Akshay and I have known each other for nearly 3 years. As I shared last week, we can easily lose hours in conversation; we have traveled together, gotten mad as hell at one another, cried together, and shared our deepest fears. We have come to both nurture and encourage one another’s authenticity.
Akskay and I were vacationing in Goa. I happened to read an article on platonic love. Over our favorite chai and masala omelet, we discussed this both philosophically and personally. The author was involved in a deeply intimate relationship with her best friend and how, for lack of a better term, they referred to themselves as platonic. Platonic love is defined as an emotional bond “rising through levels of closeness to wisdom and true beauty from carnal attraction to attraction to souls, and eventually, union with truth.”
Their relationship stood outside of any label, and she discussed how uncomfortable that made the people in her life. Akshay and I both come from societies (he Indian, and me American) that demand knowing “what” we are. Every place we went in India, we were either asked directly or it was assumed we were a couple. We would smile and simultaneously say, “No.” We both recognize that to put our relationship into some category would be to destroy its essence.

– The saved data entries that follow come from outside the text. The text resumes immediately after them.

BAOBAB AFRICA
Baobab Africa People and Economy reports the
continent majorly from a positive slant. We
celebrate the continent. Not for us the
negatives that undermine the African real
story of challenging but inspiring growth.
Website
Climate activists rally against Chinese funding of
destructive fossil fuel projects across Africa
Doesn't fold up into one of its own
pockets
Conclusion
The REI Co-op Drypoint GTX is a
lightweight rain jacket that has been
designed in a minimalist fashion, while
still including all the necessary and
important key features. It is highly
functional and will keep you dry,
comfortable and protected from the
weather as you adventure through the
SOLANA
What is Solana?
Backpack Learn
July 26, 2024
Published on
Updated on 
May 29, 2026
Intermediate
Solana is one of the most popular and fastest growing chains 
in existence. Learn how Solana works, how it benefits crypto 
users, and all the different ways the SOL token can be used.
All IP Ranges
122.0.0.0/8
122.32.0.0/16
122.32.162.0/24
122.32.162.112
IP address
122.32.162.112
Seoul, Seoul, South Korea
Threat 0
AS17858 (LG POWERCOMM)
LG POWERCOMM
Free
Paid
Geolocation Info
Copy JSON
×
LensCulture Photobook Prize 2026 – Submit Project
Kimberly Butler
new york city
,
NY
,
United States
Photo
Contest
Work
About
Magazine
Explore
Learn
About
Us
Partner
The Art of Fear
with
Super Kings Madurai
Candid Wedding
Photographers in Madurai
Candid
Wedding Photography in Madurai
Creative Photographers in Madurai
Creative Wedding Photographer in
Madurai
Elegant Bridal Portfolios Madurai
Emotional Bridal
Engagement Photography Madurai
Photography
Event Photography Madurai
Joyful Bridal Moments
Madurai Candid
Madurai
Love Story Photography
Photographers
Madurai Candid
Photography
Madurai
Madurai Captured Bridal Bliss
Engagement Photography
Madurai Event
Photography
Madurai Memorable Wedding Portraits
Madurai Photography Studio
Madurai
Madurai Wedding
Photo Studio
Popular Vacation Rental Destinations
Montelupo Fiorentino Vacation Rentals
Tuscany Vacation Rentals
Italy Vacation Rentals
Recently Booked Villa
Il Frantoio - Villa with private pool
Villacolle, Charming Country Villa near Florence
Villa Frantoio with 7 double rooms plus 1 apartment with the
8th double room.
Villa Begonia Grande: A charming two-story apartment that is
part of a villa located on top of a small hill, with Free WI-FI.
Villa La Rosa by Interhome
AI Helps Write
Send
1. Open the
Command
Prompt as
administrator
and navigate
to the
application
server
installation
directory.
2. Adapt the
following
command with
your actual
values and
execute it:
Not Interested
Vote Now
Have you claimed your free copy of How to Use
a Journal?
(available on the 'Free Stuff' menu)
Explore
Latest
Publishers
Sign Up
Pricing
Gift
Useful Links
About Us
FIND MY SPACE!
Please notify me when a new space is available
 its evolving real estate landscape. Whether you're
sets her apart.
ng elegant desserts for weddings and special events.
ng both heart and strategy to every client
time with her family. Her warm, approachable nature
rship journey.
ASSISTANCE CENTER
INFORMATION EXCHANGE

When we enter into loving relationships, we almost immediately wonder, “Where is this going?”
Akshay and I have learned, together, through the deepest love and respect for another, “We are here right now.”
It is within this framework of complete openness and freedom that we have been able to laugh with abandon and opine on the meaning of existence, to foster each other’s growth, and perhaps most importantly: to hold each other accountable when we fail to see our own worth, a topic we will explore in depth next week.
What we have embarked on is an experiment: What are the limits of a relationship? So far, we have only experienced its possibilities.